FSM Full Stack Masterclass
Platform under construction
HTML course badge

HTML Forms

Intermediate

Autocomplete

Learn Autocomplete with practical examples for form structure, input behavior, validation, autocomplete, accessibility, backend safety and live practice.

HTML forms

Autocomplete helps browsers fill known information accurately and safely.

The autocomplete attribute tells the browser what kind of information a field expects. That can make forms faster, especially on mobile.

Good autocomplete values help with names, email, phone numbers, addresses, usernames, current passwords and new passwords.

Autocomplete is not decoration. It is a real usability feature that reduces typing, mistakes and friction.

autocomplete

A hint that identifies the expected data type.

email

Lets browsers fill the user email address.

tel

Lets browsers fill phone information.

new-password

Helps password managers generate and store new passwords.

Syntax and behavior

Use specific autocomplete tokens instead of vague browser guessing.

The best value depends on the field purpose. A login password and a signup password should not use the same token.

Useful autocomplete hints

<label for="full-name">Full name</label>
<input id="full-name" name="name" autocomplete="name">

<label for="email">Email</label>
<input id="email" name="email" type="email" autocomplete="email">

<label for="password">Choose password</label>
<input id="password" name="password" type="password" autocomplete="new-password">

Autocomplete disabled everywhere

<form autocomplete="off">
  <input name="email" type="email">
  <input name="password" type="password">
</form>

Rules that matter

Forms should guide users clearly and protect the backend carefully.
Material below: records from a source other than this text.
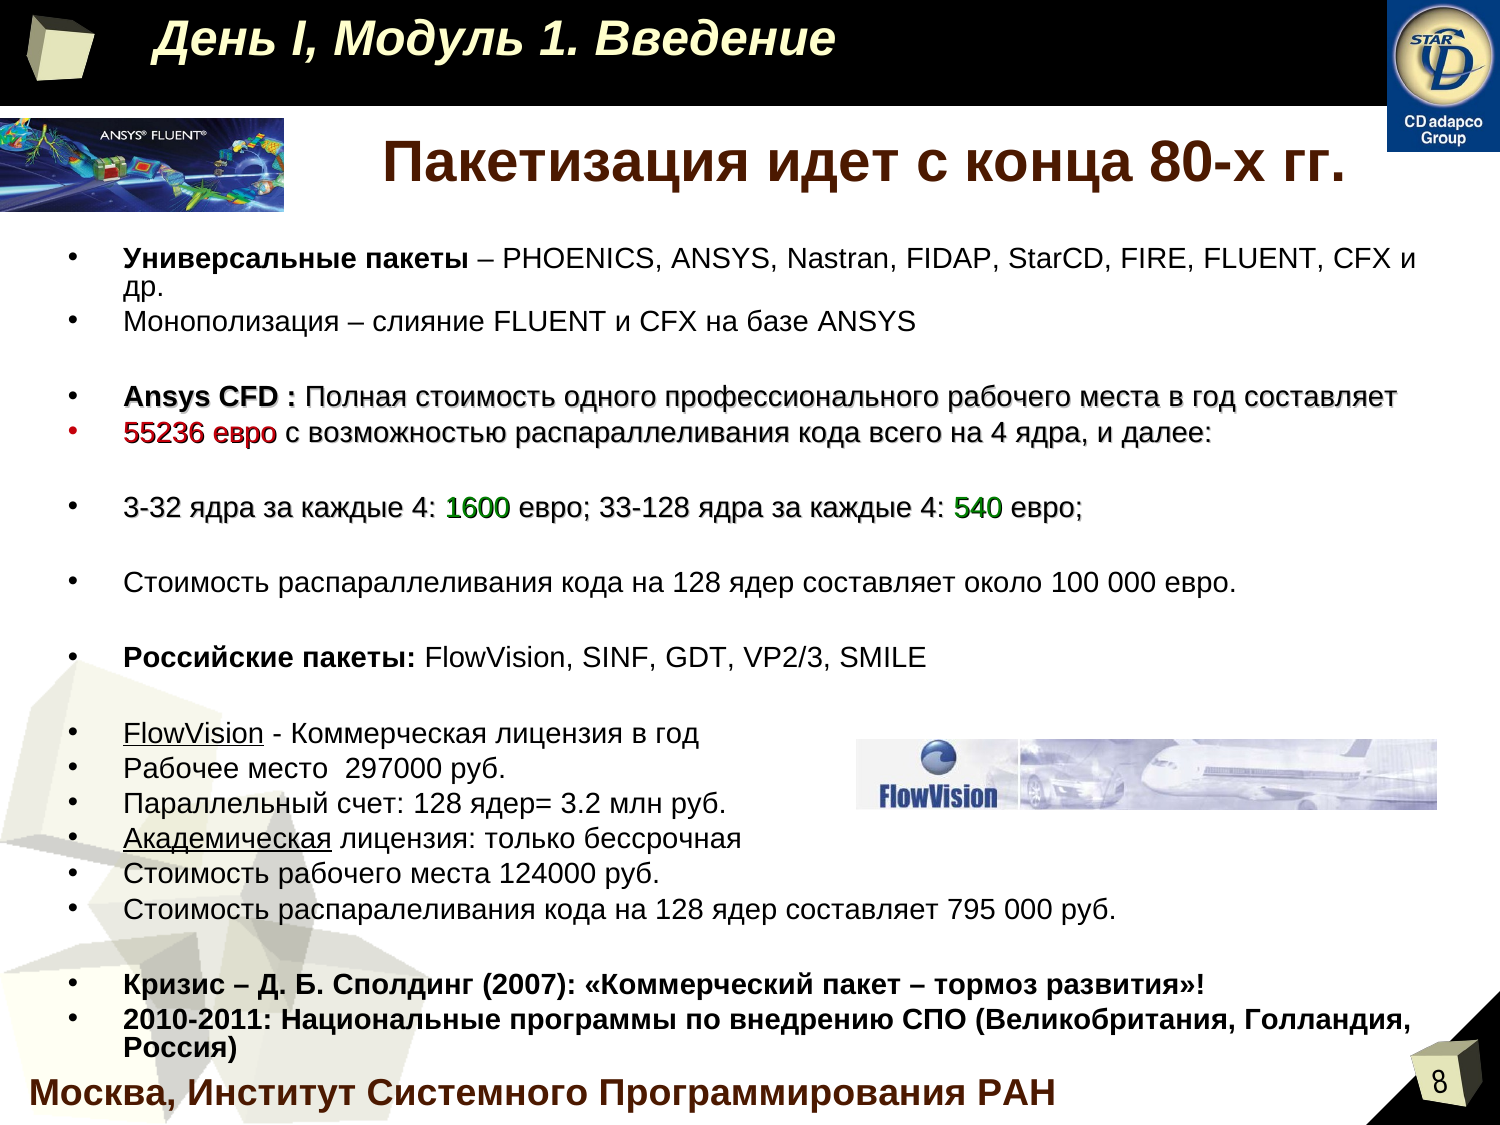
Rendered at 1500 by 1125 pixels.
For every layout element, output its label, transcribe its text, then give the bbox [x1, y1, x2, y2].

picture [151, 1096, 158, 1102]
picture [856, 739, 1437, 810]
picture [0, 659, 433, 1125]
picture [66, 1095, 75, 1102]
picture [1387, 0, 1500, 115]
list Универсальные пакеты – PHOENICS, ANSYS, Nastran, FIDAP, StarCD, FIRE, FLUENT, CFX и др. Монополизация – слияние FLUENT и CFX на базе ANSYS Ansys CFD : Полная стоимость одного профессионального рабочего места в год составляет 55236 евро с возможностью распараллеливания кода всего на 4 ядра, и далее: 3-32 ядра за каждые 4: 1600 евро; 33-128 ядра за каждые 4: 540 евро; Стоимость распараллеливания кода на 128 ядер составляет около 100 000 евро. Российские пакеты: FlowVision, SINF, GDT, VP2/3, SMILE FlowVision - Коммерческая лицензия в год Рабочее место 297000 руб. Параллельный счет: 128 ядер= 3.2 млн руб. Академическая лицензия: только бессрочная Стоимость рабочего места 124000 руб. Стоимость распаралеливания кода на 128 ядер составляет 795 000 руб. Кризис – Д. Б. Сполдинг (2007): «Коммерческий пакет – тормоз развития»! 2010-2011: Национальные программы по внедрению СПО (Великобритания, Голландия, Россия) [53, 201, 1471, 1095]
picture [0, 118, 284, 212]
picture [423, 1095, 433, 1102]
text_box Пакетизация идет с конца 80-х гг. [5, 115, 1500, 201]
picture [130, 1096, 138, 1102]
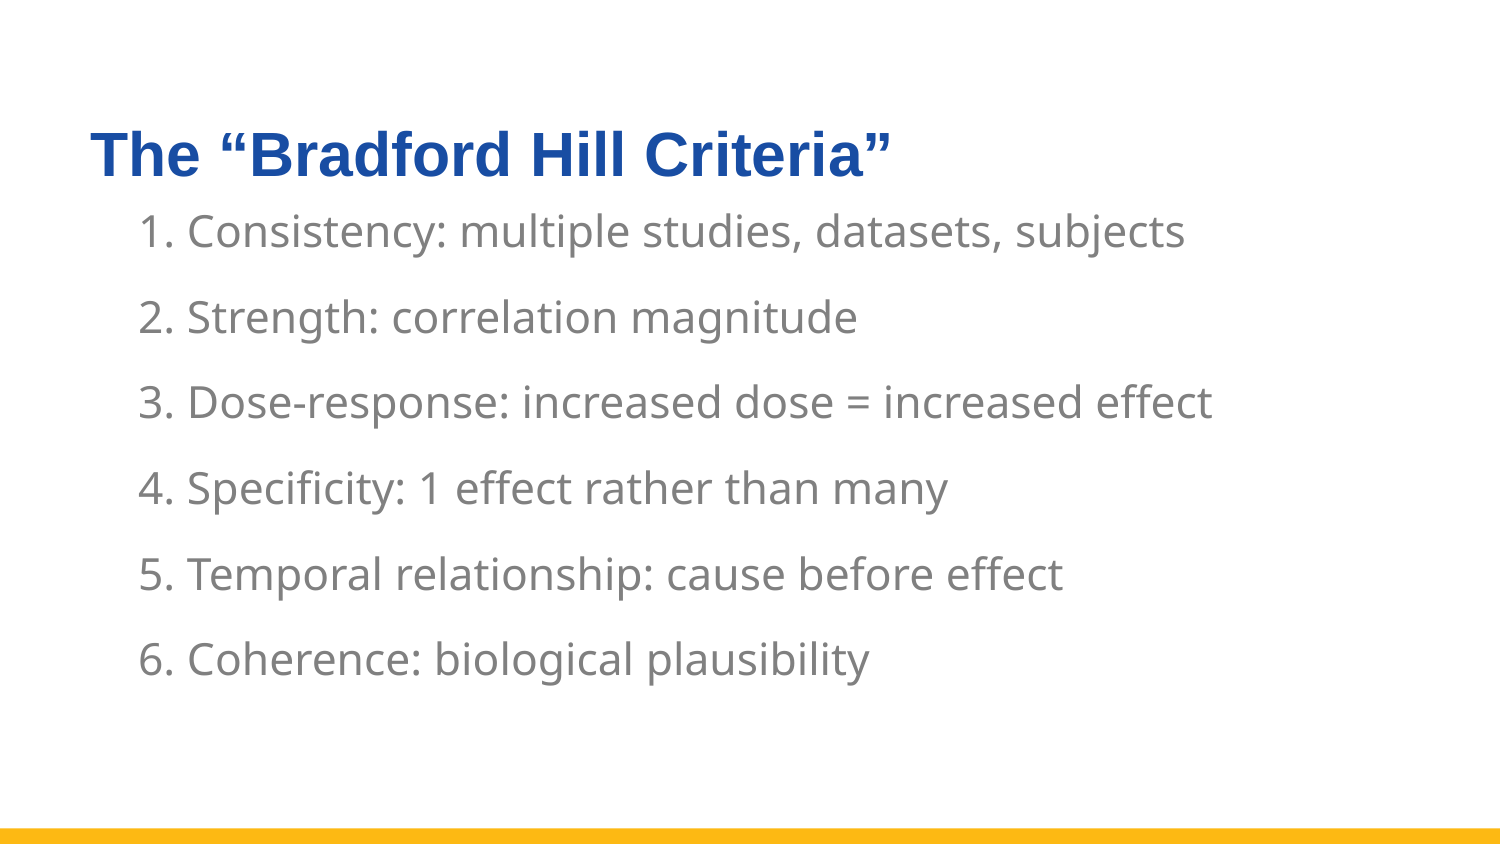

Strong form markup is readable, accessible, secure by design and easy to connect to real server-side validation.

Use name for full names

Autocomplete can fill names more accurately with the right token.

Use email for email fields

Do not make browsers guess from placeholders.

Use current-password for login

This helps password managers fill existing credentials.

Use new-password for signup

This helps password managers generate and save new credentials.

Do not disable without reason

Turning autocomplete off often hurts users.

Use address tokens carefully

Address forms can use street-address, postal-code, address-level2 and more.

Production thinking

Forms connect frontend quality with backend responsibility.

Why does this matter?

This matters because the easiest form is often the one the user does not have to type from scratch.

Accessibility

Autocomplete can reduce cognitive load and typing effort for many users.

Production note

Use correct tokens on login, signup and checkout forms. Password-manager compatibility is part of production quality.

SEO note

Autocomplete does not directly affect ranking, but it improves task completion and trust on conversion pages.

Live code lab

Change the code and run the example.

Edit the HTML or CSS, then use Run to refresh the preview. The preview is isolated, so links and forms stay inside this practice area.

Mini assignment

Try this now.

  • Add autocomplete="postal-code" to a postal code field.
  • Add autocomplete="current-password" to a login password field.
  • Explain why autocomplete="off" should not be the default choice.

Practice assignment

Do this before moving to the next lesson.

  1. Create a signup form with name, email and password fields.
  2. Choose the correct autocomplete token for each field.
  3. Write one sentence explaining how this helps mobile users.

Try it yourself

Add useful autocomplete

Live preview

Self-check

Before you continue, prove that you own this lesson.

Intermediate

Do not only read this page. Answer these questions out loud or write the answers in your own notes. If one answer feels vague, revisit the examples before moving on.

  1. Can you explain what problem this lesson solves in a real website?
  2. Can you identify the most important tag or attribute from this lesson?
  3. Can you name one accessibility mistake this lesson helps prevent?
  4. Can you write one good example and one weak example without copying the page?
  5. Can you explain when you would use this in production and when you would avoid it?